The ratio of non-metal atoms to the number of atoms of two non-metallic oxides A and B are 0.33 and 0.25 respectively. Find the valencies of non-metals present in those non-metallic oxides.

Let's analyze the ratios given:

For oxide A, the ratio of non-metal atoms to the total number of atoms is 0.33, which can be expressed as 1/3. This means that for every 3 atoms in the oxide, 1 is a non-metal atom, and the remaining 2 are oxygen atoms (since it's an oxide). Therefore, the formula for oxide A can be represented as NM₂O₃ (where NM represents the non-metal). To balance the charges, the non-metal must have a valency of 6 (2 * 3 = 6, balancing the 6 negative charges from the three oxygen atoms with 2- charge each).

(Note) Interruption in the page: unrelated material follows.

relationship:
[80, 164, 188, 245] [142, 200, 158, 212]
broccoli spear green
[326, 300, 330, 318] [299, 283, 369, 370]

For oxide B, the ratio of non-metal atoms to the total number of atoms is 0.25, which is 1/4. This means that for every 4 atoms in the oxide, 1 is a non-metal atom, and the remaining 3 are oxygen atoms. The formula for oxide B is therefore NM₂O₃. In this case to balance the charges, the non-metal must have a valency of 4 (1 * 4 = 4, balancing the 6 negative charges from the three oxygen atoms with 2- charge each).

Therefore, the valencies of the non-metals in oxides A and B are 6 and 4 respectively. The correct answer is 6 and 4.